PNNL

Abstract

Human disease states are biomolecularly multifaceted and can span across phenotypic states, therefore it is important to understand diseases on all levels, across cell types, and within and across microanatomical tissue compartments. In order to obtain an accurate and representative view of the molecular landscape within human lungs, this fragile tissue must be inflated and embedded to maintain spatial fidelity of the location of molecules and minimize molecular degradation for molecular imaging experiments. Here, we evaluated multiple inflation and embedding matrices (agarose, 5% carboxymethyl cellulose, and hydroxypropyl methylcellulose polyvinylpyrrolidone) and determined effective tissue preparation protocols for performing bulk and spatial omics measurements as well as in vitro models with precision cut lung slices on the same lung tissue. Through the evaluation of the bulk proteomics, lipidomics, metabolomics, and spatial metabolomics results, we determined an optimal method for agarose inflated lungs for use in multi-modality experiments. Mass spectrometry imaging methods were optimized to boost the number of annotatable molecules in agarose inflated lung samples. This optimized protocol permitted the observation of unique lipid distributions within several airway regions in the lung tissue block.
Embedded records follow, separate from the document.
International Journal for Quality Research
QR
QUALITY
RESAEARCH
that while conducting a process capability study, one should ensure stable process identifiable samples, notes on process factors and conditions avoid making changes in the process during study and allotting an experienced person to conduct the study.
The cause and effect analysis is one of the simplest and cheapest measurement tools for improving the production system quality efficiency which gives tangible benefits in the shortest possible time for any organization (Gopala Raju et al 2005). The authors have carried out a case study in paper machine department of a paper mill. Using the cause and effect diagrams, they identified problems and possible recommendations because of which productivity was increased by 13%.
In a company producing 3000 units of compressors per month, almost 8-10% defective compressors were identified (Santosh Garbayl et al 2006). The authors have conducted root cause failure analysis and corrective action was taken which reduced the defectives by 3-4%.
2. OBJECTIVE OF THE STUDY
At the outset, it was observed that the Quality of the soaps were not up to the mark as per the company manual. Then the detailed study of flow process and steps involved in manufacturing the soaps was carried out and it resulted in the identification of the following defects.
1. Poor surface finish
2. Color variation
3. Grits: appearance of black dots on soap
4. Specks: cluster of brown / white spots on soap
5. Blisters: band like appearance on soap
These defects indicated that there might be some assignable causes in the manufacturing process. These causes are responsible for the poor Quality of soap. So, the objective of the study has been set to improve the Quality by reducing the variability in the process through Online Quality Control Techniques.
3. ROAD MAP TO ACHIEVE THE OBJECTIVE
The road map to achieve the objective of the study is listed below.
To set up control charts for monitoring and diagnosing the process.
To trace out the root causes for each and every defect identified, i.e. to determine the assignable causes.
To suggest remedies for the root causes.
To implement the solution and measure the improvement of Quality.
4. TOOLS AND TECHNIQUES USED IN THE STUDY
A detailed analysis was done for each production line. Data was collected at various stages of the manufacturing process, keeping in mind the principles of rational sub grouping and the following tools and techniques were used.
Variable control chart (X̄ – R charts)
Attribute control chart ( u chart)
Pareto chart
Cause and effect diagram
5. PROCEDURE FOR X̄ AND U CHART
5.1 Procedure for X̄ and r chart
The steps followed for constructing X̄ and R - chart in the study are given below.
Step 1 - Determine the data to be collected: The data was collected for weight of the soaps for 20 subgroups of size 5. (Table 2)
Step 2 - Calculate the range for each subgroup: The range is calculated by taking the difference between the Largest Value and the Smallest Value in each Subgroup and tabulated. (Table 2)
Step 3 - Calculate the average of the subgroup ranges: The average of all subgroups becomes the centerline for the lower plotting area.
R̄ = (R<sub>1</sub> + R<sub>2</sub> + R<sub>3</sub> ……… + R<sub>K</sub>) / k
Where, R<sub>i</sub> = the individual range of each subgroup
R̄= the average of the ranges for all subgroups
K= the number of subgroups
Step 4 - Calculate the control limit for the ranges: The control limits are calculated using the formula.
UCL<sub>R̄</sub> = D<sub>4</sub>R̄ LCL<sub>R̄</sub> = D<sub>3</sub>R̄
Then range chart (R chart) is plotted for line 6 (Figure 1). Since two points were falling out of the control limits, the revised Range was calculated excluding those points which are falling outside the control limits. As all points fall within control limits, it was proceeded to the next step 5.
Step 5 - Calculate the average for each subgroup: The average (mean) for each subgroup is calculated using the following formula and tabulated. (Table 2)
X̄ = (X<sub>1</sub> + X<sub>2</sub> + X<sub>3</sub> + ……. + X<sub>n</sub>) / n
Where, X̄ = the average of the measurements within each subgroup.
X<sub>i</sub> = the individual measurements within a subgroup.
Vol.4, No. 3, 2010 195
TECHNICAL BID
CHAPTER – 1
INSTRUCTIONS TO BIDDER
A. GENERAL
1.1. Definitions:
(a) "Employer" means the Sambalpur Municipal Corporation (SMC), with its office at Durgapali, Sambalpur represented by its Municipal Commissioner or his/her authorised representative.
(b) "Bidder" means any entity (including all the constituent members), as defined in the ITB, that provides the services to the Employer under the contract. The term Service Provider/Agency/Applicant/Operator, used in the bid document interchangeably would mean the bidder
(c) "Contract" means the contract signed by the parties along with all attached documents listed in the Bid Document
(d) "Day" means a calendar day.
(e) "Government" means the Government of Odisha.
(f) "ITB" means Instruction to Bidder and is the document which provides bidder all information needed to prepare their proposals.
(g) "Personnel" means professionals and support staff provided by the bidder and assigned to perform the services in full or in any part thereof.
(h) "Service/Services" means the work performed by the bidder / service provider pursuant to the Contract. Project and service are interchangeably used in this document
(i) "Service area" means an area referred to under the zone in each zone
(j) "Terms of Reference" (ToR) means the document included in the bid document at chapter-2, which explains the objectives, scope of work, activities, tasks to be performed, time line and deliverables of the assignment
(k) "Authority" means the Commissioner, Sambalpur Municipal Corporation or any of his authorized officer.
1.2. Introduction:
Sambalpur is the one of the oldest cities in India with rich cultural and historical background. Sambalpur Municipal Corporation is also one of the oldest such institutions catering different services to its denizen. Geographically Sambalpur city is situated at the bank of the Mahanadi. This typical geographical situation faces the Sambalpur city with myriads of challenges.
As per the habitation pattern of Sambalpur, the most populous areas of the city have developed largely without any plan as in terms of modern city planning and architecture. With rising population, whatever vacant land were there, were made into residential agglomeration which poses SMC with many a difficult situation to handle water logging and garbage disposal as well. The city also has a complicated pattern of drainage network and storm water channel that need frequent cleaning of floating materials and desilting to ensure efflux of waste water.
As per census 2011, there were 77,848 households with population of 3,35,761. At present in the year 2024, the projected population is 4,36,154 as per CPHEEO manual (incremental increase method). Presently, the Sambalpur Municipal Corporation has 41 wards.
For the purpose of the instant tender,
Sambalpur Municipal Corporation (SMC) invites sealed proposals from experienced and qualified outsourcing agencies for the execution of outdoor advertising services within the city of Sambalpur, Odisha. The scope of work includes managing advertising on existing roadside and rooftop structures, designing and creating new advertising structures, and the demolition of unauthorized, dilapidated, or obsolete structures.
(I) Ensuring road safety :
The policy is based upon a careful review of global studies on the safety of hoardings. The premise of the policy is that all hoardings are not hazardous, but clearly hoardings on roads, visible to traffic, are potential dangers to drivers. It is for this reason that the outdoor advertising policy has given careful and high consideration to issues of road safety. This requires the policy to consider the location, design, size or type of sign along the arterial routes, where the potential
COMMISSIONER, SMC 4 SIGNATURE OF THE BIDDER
Laser capture microdissection (LCM) of these airway regions followed by high-resolution proteomic analysis allowed us to begin linking the lipidome with the proteome in a spatially resolved manner, where we observed proteins with high abundance specifically localized to the airway regions. Using this optimized method, we demonstrate the versatility of the inflation method as we start to reveal how the metabolome, lipidome, and proteome are connected spatially in human lungs and across disease states through a variety of different experiments.